Mieczysław Stec - właściciel gospodarstwa rybnego w Antoniówce, w powiecie stalowowolskim, jako pierwszy w Polsce otrzymał od Towarzystwa Promocji Rybactwa i Produktów Rybackich certyfikat zaświadczający, że jego karpie posiadają "wysoką jakość, a produkcja odbywa się zgodnie z zasadami dobrej praktyki rybackiej".
Mieczysław Stec podkreśla, że jego hodowla ryb jest ekologiczna, a to oznacza, że karmi ryby wyłącznie naturalnymi paszami, czyli ziarnem zbóż. Ryby wolniej przez to przybierają na wadze, ale są jędrne i mają naturalny zapach. Dzięki wsparciu, jakie otrzymał z Unii Europejskiej, unowocześnił hodowlę w stawach zbudowanych przed stu laty, na co wydał 80 tys. zł. Kiedy trzeba, woda w stawach zasilanych ze źródełka bijącego przy kapliczce św. Antoniego jest napowietrzana, a ryby przewożone są w pojemnikach izotermicznych, gwarantujących utrzymanie stałej temperatury.
Ten rok był bardzo ciężki dla hodowców ryb słodkowodnych.
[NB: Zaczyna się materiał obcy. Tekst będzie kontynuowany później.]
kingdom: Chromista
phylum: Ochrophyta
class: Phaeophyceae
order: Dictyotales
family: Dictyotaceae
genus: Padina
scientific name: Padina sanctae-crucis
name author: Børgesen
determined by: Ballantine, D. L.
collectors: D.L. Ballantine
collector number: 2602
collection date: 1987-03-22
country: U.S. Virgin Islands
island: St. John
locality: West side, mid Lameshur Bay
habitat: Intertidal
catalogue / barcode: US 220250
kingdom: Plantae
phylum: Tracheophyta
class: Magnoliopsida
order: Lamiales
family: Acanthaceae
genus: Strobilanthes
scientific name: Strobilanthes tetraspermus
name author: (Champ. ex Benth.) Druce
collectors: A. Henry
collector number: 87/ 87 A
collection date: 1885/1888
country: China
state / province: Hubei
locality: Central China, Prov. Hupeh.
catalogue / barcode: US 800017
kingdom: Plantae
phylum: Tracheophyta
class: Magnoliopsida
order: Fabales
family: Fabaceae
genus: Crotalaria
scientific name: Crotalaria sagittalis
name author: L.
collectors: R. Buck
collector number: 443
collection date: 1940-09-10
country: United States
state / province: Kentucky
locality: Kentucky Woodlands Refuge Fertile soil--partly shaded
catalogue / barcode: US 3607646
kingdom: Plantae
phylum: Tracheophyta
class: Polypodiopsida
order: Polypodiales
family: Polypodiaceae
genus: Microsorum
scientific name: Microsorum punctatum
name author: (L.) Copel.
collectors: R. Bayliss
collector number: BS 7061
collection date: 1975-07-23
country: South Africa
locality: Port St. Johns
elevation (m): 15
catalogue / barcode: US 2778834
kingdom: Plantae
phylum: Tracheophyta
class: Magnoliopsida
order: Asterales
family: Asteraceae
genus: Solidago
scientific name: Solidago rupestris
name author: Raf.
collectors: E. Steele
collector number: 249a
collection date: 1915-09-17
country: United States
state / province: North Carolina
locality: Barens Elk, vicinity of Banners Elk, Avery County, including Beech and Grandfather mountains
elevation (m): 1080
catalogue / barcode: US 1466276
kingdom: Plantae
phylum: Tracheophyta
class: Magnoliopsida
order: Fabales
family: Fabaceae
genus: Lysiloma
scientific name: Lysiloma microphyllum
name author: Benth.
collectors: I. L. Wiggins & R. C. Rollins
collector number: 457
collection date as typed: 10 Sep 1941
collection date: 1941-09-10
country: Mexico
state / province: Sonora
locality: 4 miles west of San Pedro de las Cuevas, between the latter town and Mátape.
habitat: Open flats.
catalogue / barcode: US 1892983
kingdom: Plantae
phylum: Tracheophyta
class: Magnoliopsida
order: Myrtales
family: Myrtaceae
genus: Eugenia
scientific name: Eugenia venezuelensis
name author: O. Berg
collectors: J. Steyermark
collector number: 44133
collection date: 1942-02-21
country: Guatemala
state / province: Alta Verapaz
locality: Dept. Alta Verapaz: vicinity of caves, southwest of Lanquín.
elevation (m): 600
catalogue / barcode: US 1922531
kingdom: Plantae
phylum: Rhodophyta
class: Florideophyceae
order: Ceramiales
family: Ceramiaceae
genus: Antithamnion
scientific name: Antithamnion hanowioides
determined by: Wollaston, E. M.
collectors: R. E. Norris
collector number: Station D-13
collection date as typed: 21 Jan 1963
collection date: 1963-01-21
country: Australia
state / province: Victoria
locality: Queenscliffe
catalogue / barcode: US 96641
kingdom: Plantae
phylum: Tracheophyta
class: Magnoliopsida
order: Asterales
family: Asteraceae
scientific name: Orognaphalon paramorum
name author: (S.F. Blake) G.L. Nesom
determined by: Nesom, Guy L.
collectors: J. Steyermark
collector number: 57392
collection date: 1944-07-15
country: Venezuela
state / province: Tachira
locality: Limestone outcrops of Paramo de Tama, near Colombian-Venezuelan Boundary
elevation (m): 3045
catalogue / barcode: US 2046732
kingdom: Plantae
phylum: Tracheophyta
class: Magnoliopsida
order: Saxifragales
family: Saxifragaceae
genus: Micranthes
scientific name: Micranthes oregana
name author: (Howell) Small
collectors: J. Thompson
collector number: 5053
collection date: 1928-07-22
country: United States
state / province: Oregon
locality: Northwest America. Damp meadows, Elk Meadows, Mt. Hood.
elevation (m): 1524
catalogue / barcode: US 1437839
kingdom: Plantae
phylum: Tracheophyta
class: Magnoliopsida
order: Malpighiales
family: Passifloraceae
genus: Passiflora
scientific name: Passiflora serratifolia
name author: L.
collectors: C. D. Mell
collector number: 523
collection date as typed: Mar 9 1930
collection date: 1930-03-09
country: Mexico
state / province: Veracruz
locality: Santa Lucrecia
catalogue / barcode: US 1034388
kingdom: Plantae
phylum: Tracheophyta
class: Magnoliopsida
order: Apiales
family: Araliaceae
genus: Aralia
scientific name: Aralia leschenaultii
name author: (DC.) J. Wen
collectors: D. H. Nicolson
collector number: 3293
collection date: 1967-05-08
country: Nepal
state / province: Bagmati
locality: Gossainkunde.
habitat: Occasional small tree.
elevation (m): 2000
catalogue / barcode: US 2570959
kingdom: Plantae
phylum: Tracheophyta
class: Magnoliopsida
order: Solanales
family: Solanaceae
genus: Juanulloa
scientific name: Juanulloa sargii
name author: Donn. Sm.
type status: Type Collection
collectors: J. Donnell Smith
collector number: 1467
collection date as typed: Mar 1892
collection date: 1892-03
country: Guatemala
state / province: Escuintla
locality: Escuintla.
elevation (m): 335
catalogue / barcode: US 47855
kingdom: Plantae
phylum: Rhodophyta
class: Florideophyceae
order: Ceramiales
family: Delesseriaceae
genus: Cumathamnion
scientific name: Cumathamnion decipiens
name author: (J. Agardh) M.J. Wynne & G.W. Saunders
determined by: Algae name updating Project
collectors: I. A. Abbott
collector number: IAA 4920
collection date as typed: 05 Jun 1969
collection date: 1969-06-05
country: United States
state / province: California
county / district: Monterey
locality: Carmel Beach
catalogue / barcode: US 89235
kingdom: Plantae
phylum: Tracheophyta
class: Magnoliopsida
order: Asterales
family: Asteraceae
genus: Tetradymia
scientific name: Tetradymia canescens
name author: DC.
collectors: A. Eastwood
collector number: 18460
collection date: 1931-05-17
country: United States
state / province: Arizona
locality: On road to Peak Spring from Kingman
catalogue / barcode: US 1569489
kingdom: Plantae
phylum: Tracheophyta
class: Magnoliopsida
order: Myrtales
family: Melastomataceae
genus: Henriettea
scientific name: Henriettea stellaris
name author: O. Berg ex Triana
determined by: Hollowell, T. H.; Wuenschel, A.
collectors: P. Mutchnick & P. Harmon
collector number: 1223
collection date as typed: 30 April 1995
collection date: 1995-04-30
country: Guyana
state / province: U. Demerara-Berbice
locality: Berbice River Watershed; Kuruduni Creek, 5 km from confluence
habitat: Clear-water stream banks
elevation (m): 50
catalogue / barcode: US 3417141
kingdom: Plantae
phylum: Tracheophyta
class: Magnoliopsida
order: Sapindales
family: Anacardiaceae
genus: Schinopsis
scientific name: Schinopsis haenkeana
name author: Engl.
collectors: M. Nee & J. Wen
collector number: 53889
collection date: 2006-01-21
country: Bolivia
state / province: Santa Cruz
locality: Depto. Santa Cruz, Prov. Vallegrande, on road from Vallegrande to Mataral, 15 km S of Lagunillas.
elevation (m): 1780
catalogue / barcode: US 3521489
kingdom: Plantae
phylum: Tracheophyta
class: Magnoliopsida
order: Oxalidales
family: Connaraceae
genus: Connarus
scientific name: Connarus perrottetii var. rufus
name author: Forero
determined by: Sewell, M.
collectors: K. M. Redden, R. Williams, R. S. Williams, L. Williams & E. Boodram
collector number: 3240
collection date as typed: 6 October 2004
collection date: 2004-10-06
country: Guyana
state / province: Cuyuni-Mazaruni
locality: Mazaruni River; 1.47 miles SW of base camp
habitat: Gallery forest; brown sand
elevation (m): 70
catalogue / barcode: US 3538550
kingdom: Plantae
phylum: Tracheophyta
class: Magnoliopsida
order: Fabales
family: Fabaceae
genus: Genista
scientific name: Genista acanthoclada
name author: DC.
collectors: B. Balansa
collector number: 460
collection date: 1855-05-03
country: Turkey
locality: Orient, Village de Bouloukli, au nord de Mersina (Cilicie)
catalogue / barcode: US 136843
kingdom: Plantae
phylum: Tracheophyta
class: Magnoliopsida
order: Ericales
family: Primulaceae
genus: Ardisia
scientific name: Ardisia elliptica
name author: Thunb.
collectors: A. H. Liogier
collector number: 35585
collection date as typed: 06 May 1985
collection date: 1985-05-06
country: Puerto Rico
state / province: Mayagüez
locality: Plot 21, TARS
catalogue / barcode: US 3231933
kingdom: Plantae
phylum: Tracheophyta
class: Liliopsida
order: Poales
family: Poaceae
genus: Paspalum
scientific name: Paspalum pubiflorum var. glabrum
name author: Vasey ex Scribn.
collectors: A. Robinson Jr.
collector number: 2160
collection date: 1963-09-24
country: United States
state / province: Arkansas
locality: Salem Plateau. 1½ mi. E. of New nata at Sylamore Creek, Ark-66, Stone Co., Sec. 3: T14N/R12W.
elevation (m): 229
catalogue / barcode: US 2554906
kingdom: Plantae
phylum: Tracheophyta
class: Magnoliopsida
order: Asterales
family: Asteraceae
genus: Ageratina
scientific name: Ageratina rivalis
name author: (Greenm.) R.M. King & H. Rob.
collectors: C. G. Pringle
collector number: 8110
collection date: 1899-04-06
Szczególnie dla karpia, który lubi ciepło, bo jego ojczyzną są Chiny, żeruje i przybiera na wadze tylko w ciepłe dni. - Zimno przeciągnęło się na wiosenne miesiące i to wpłynęło na to, że tego roku karpie będą mniejsze, ale na pewno tak samo smaczne jak w poprzednich latach - uważa Stec.